No, this is about the site, myself, and the career path. To cut to the chase, I’m no longer looking for work or contracts in technology.

There’s a few reasons for this.

  • After 2 and a half decades, it gets boring when done right and annoyingly exciting when done wrong. More often than not in most companies, it’s being done wrong and it’s no fun getting excited for the wrong reasons.
  • Everyone wants a specialist and I’m a generalist.
  • Management doesn’t like me wandering around outside the building. They don’t think I’m working just because of the GIS coordinates of my body during thought.
  • AI is gonna take over at least some programming jobs (advances in programming in the past have had the reverse effect, broadening the field – something else for another time). It will only take one programmer who will because s/he can, and then an ecosystem to evolve it.
  • Did I mention I’m bored?
  • I have other options.

Plugging tech together can only be done in so many permutations. It’s a mathematical fact if you factor in that the geometric progression is necessary for evolution through the permutations.  
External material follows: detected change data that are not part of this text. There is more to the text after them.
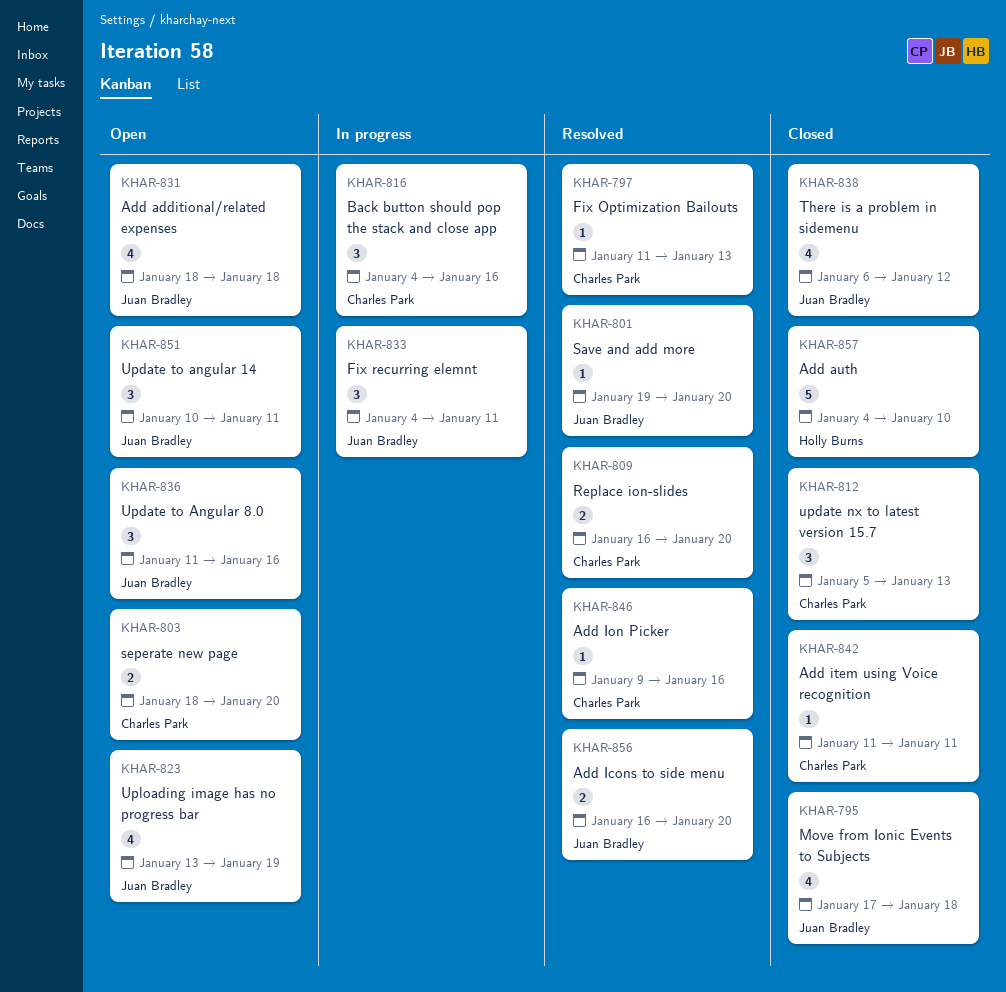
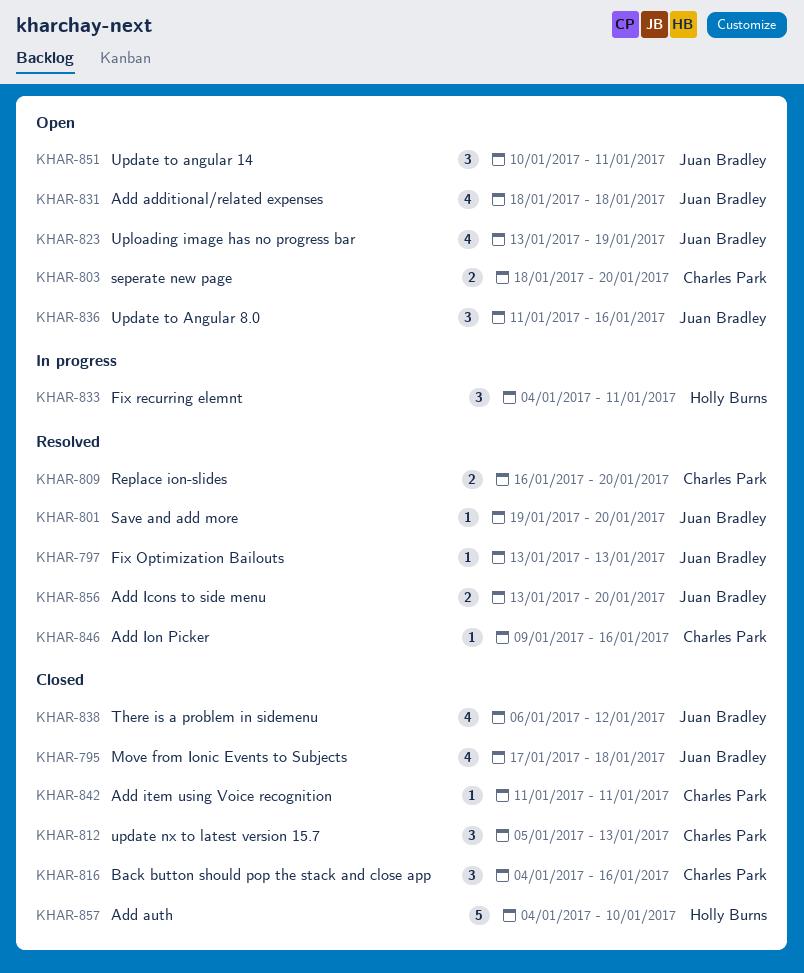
KHAR-797, owner: Charles Park -> Juan Bradley
KHAR-797, start: Jan 11 -> Jan 13
KHAR-816, status: In progress -> Closed
KHAR-833, owner: Juan Bradley -> Holly Burns
KHAR-856, start: Jan 16 -> Jan 13

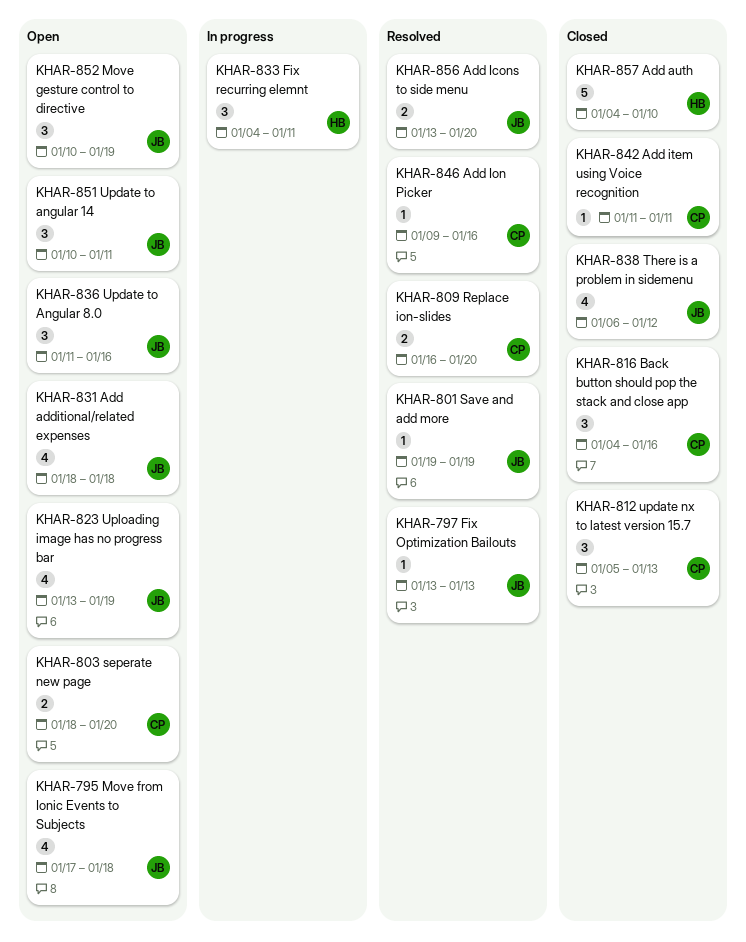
KHAR-795, status: Closed -> Open
KHAR-801, due: Jan 20 -> Jan 19
KHAR-852: none -> present

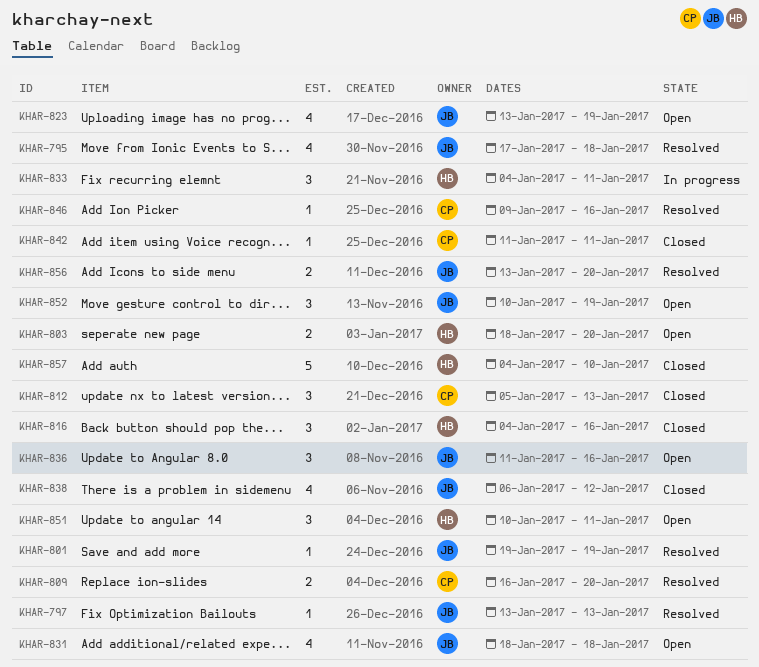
KHAR-795, status: Open -> Resolved
KHAR-803, owner: CP -> HB
KHAR-816, owner: CP -> HB
KHAR-851, owner: JB -> HB

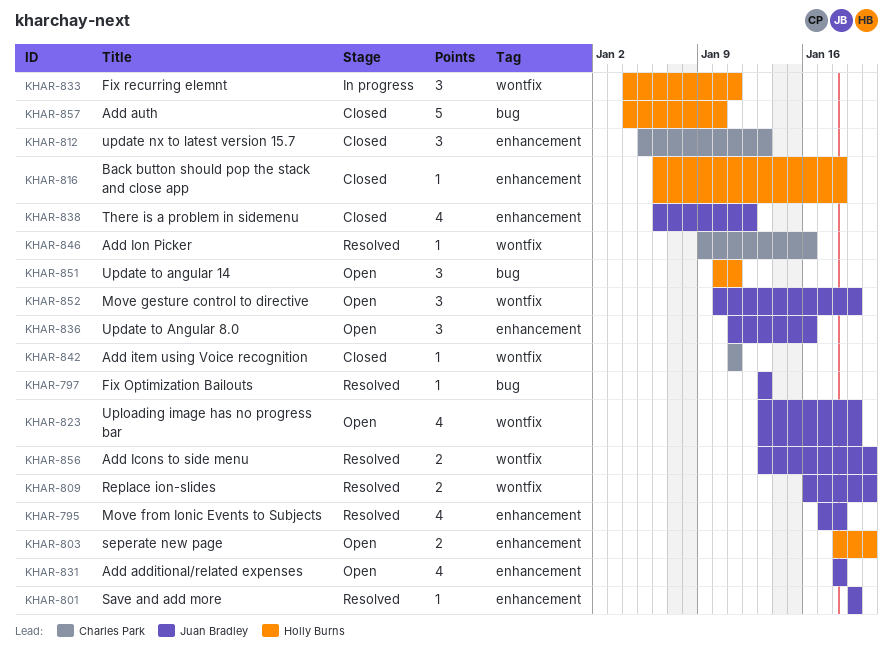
KHAR-809, owner: Charles Park -> Juan Bradley
KHAR-816, estimate: 3 -> 1
KHAR-816, start: Jan 4 -> Jan 6
KHAR-816, due: Jan 16 -> Jan 18

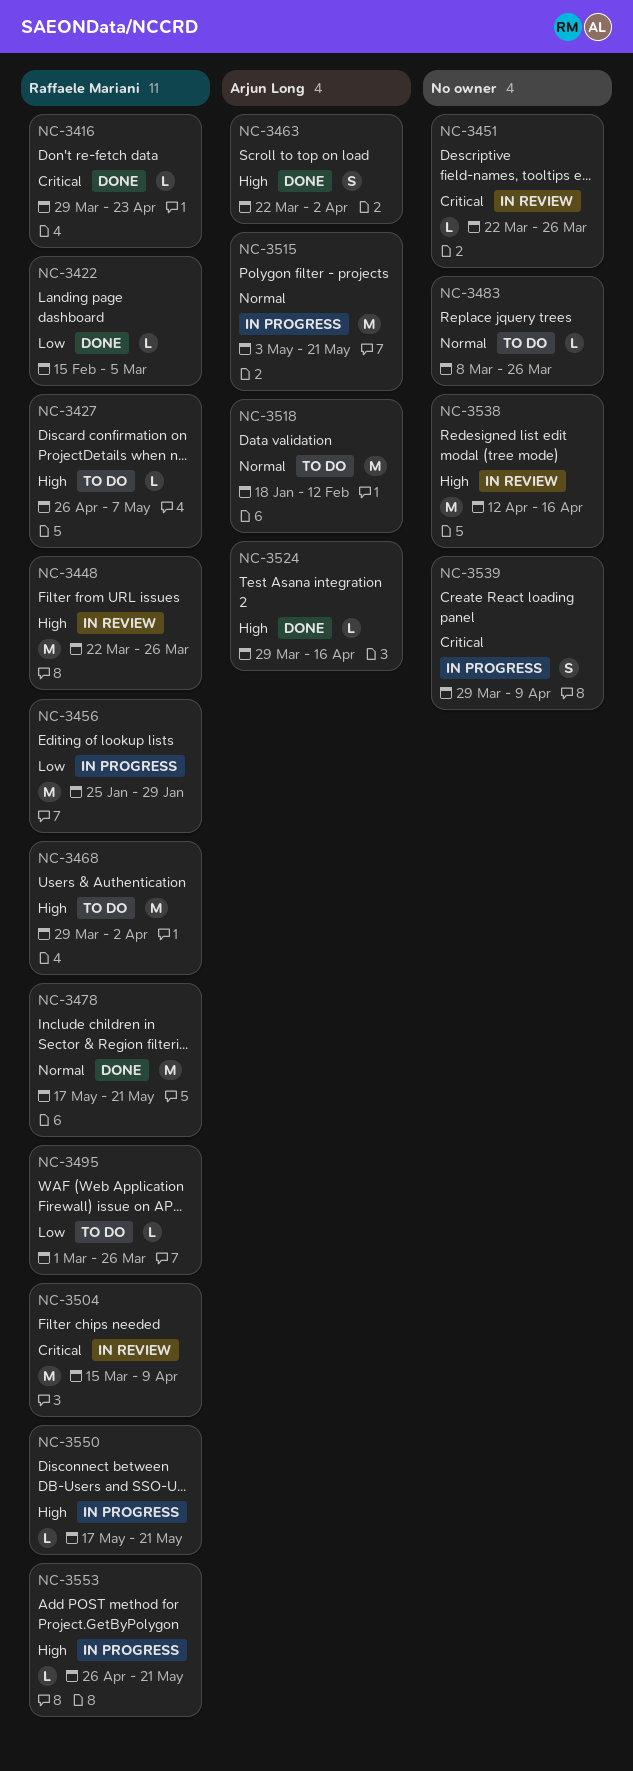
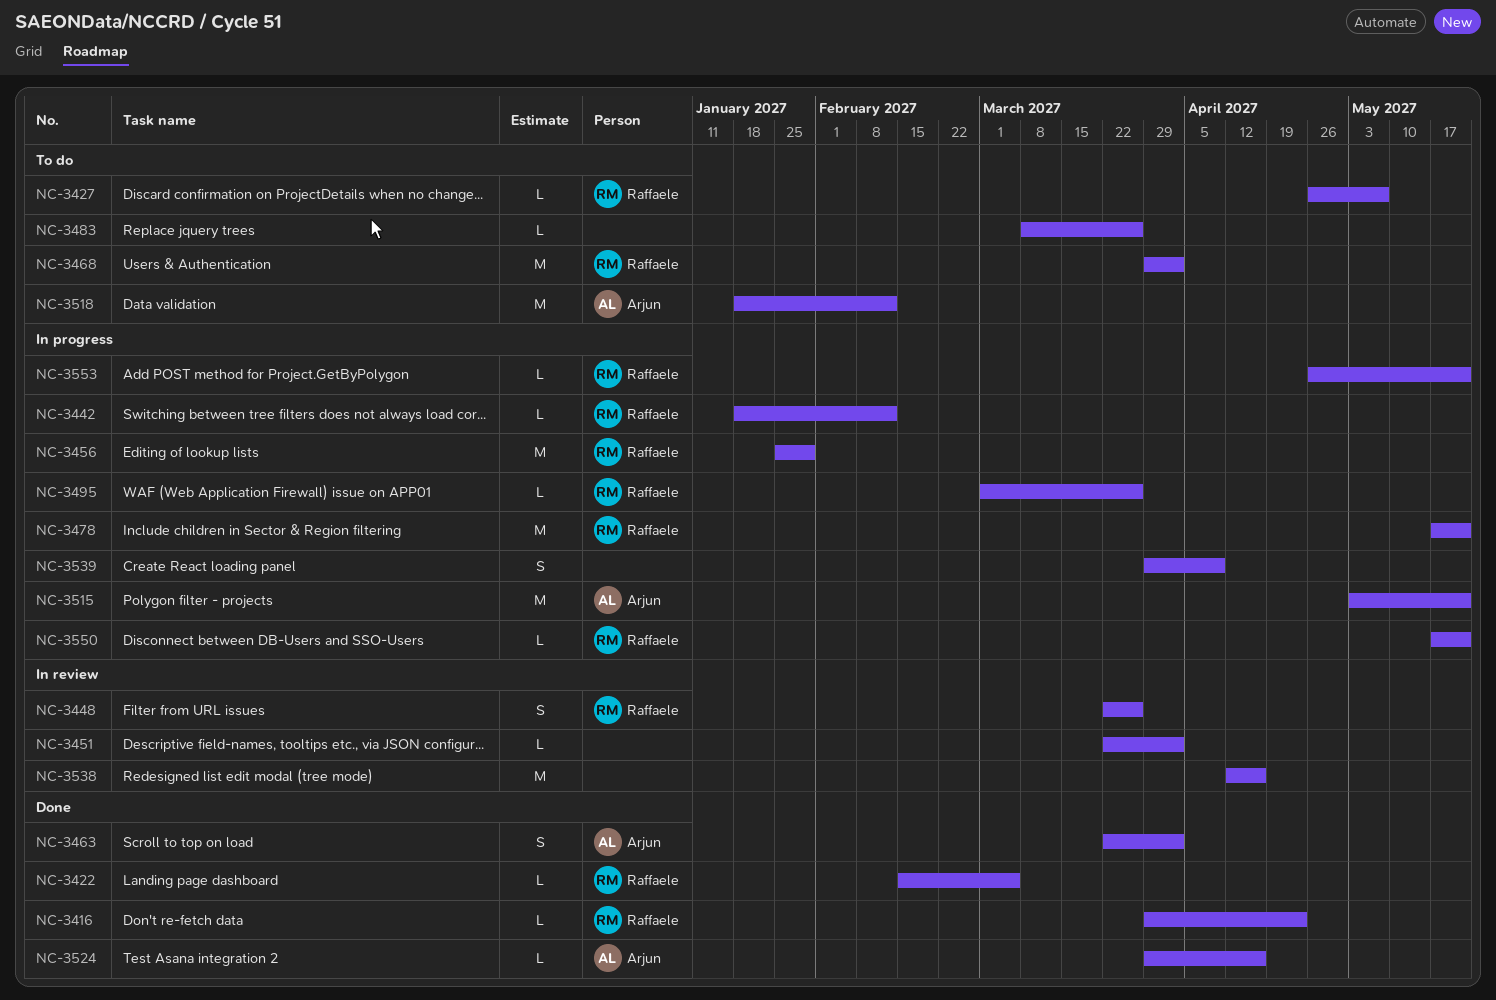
NC-3442: none -> present
NC-3448, estimate: M -> S
NC-3451, due: Mar 26 -> Apr 2
NC-3478, status: Done -> In progress
NC-3495, status: To do -> In progress
NC-3504: present -> none

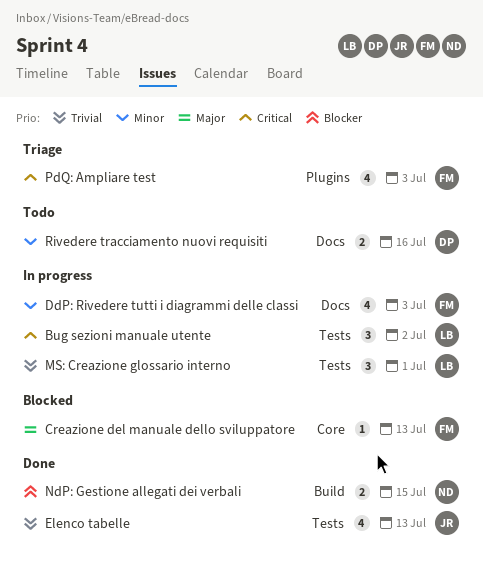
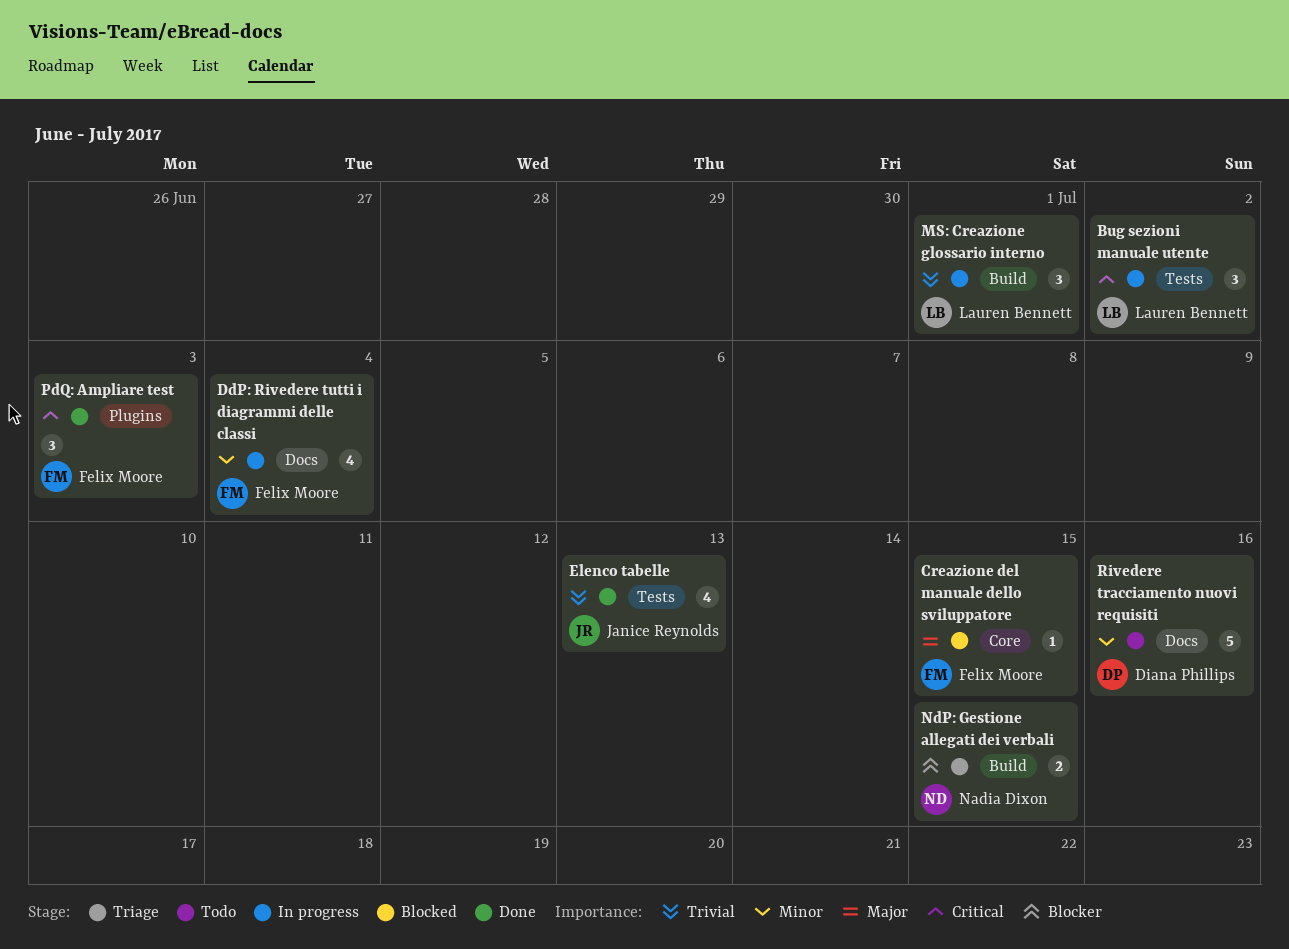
Creazione del manuale dello sviluppatore, due: Jul 13 -> Jul 15
DdP: Rivedere tutti i diagrammi delle classi, due: Jul 3 -> Jul 4
MS: Creazione glossario interno, label: Tests -> Build
NdP: Gestione allegati dei verbali, status: Done -> Triage
PdQ: Ampliare test, status: Triage -> Done
PdQ: Ampliare test, estimate: 4 -> 3
Rivedere tracciamento nuovi requisiti, estimate: 2 -> 5

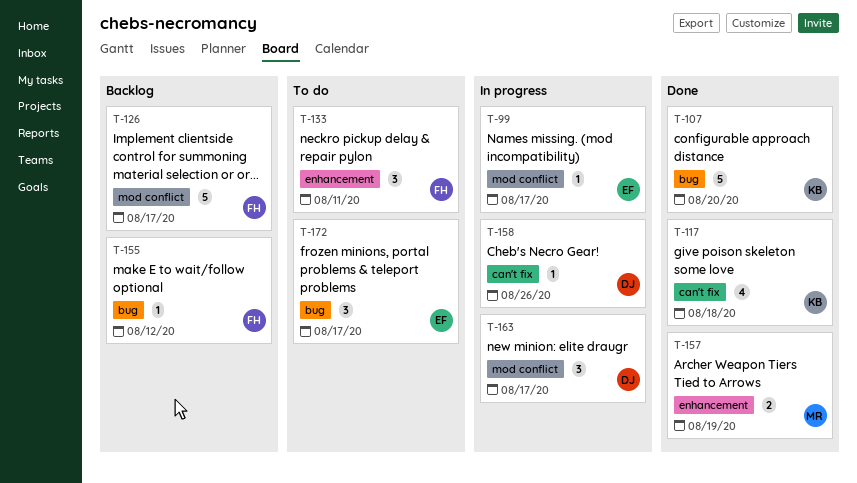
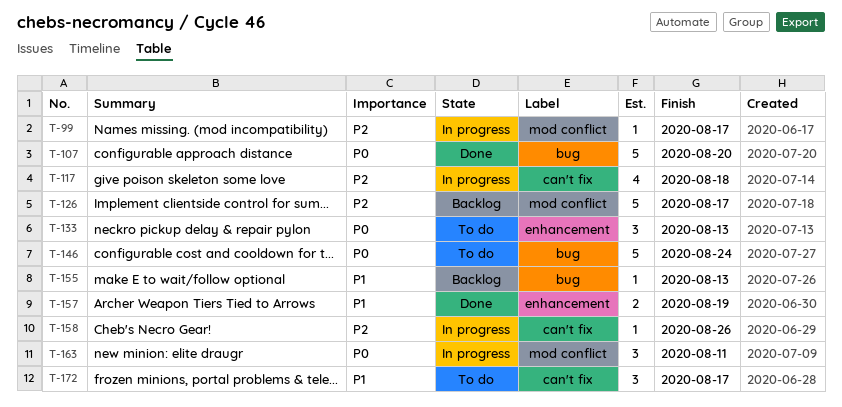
T-117, status: Done -> In progress
T-133, due: Aug 11 -> Aug 13
T-146: none -> present
T-155, due: Aug 12 -> Aug 13
T-163, due: Aug 17 -> Aug 11
T-172, label: bug -> can't fix

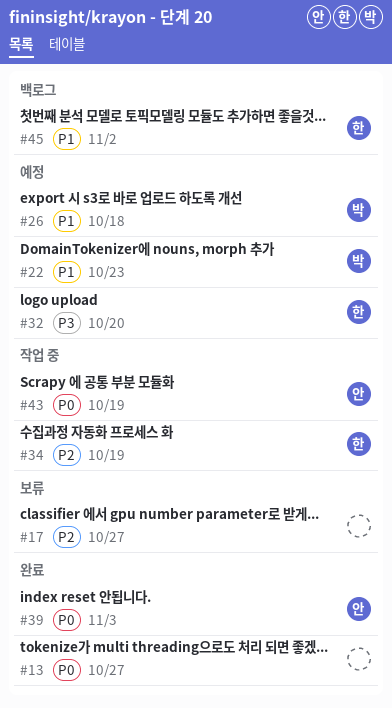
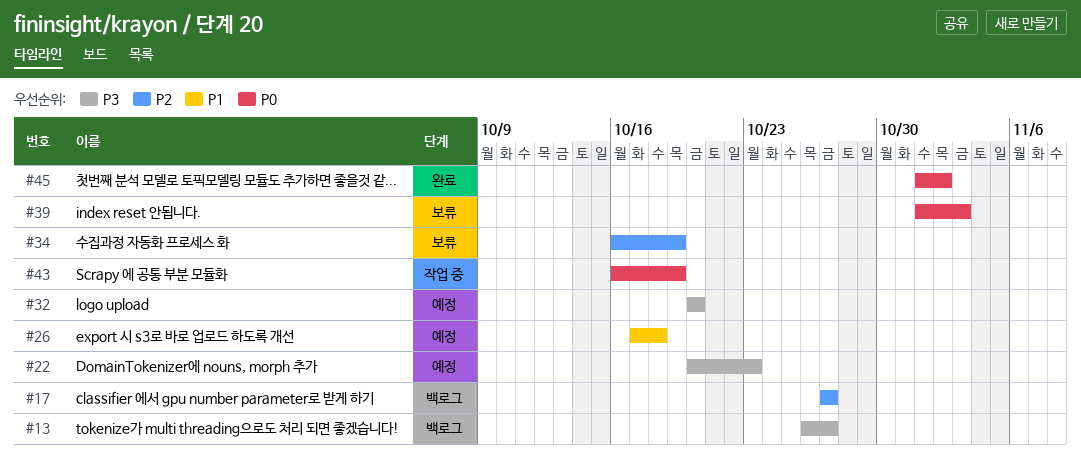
#13, status: 완료 -> 백로그
#13, priority: P0 -> P3
#17, status: 보류 -> 백로그
#22, priority: P1 -> P3
#34, status: 작업 중 -> 보류
#39, status: 완료 -> 보류
#45, status: 백로그 -> 완료
#45, priority: P1 -> P0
I’m not sure I like how the ecosystem is plugging tech together. Frankly, while it’s nice that the iFart application created a few jobs (don’t be the guy with the microphone), and while it will be seen as invaluable to those who pay for it, it’s crap and really doesn’t advance anything but a paycheck. Because, really, money got mistaken for something of value somewhere in the history of mankind.

Because I don’t like the way things are getting plugged together, to work means to evolve again, and the value of working on things I increasingly don’t like is… silly in a human and financial perspective. I’ve always believed that people should do what they want to, then later understood that people should do what they want to only if they’re good at it. I’m still good at it, but I don’t want to think about that too much.

There are other things I’m good at, and it’s time to go do them. It’s not that I’m becoming a Luddite – far from, you should see this heap of silicon I just bought – but that it’s not a career for me, at least for a few years. I’ll be using tech in other endeavors, and a great way to spend time waiting on others is to solve problems: Write code, design systems, or make a better mousetrap. But it’s not my main thrust, and oddly, I’ve been telling kids starting college not to do tech but to do other things with tech.

And in the meanwhile, things that I put my own sweat equity into over 5 years ago are paying, and require some attention.